Now by putting values of $a,b$ and $c$ in the quadratic formula we get,
$\Rightarrow x = \dfrac{{ - 0 \pm \sqrt {{0^2} - 4 \times 2 \times \left( { - 5} \right)} }}{{2 \times 2}}$
After simplifying, we get,
$\Rightarrow x = \dfrac{{0 \pm \sqrt {0 + 40} }}{4} \\ \Rightarrow x = \dfrac{{ \pm \sqrt {40} }}{4} \\ \Rightarrow x = \dfrac{{ \pm 2\sqrt {10} }}{4} \\ \Rightarrow x = \dfrac{{ \pm \sqrt {10} }}{2} \;$
Hence, the two values of $x$ are $x = \dfrac{{\sqrt {10} }}{2}$ and $x = - \dfrac{{\sqrt {10} }}{2}$ .

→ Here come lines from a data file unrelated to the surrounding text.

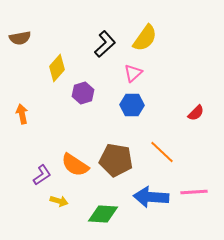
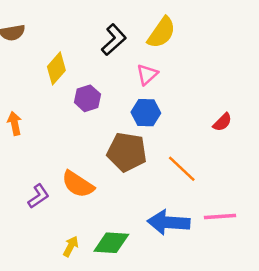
brown pentagon: (116, 160) -> (127, 152), moved
yellow arrow: (59, 201) -> (71, 246), moved, turned -78

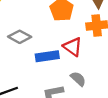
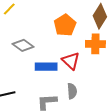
gray semicircle: (78, 79) -> (72, 91), turned 35

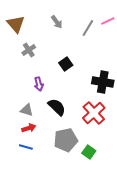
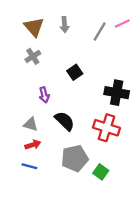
gray arrow: (57, 22) -> (65, 25), turned 32
brown triangle: (16, 24) -> (34, 27), moved
red cross: (94, 113) -> (106, 128), turned -30

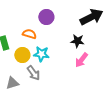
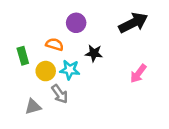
black star: (77, 41) -> (94, 53), moved
pink arrow: (81, 60) -> (138, 74), moved

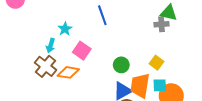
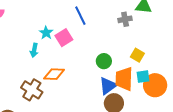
gray cross: (162, 24) -> (125, 19), moved
pink square: (82, 51) -> (64, 38), moved, turned 30
brown cross: (45, 66) -> (32, 90), moved

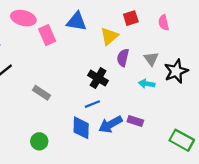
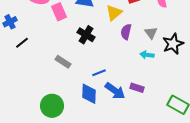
black cross: (98, 78) -> (86, 35), moved
gray rectangle: (42, 93) -> (63, 62), moved
blue arrow: (110, 124) -> (115, 91), turned -115
green circle: (39, 141) -> (52, 106), size x1.5

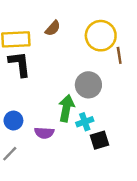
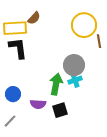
brown semicircle: (53, 28) -> (34, 18), moved
cyan cross: (85, 122) -> (75, 80), moved
black square: (100, 140) -> (60, 110), moved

There are other ways to solve quadratic equations such as factorization or completing the square. These methods/ways couldn’t be used in the given question because the value of $x$ was missing. In order to solve questions by these methods, the question should be in standard form i.e., $a{x^2} + bx + c = 0$ where $a \ne 0$ and also $b \ne 0$ . Every quadratic equation has two solutions.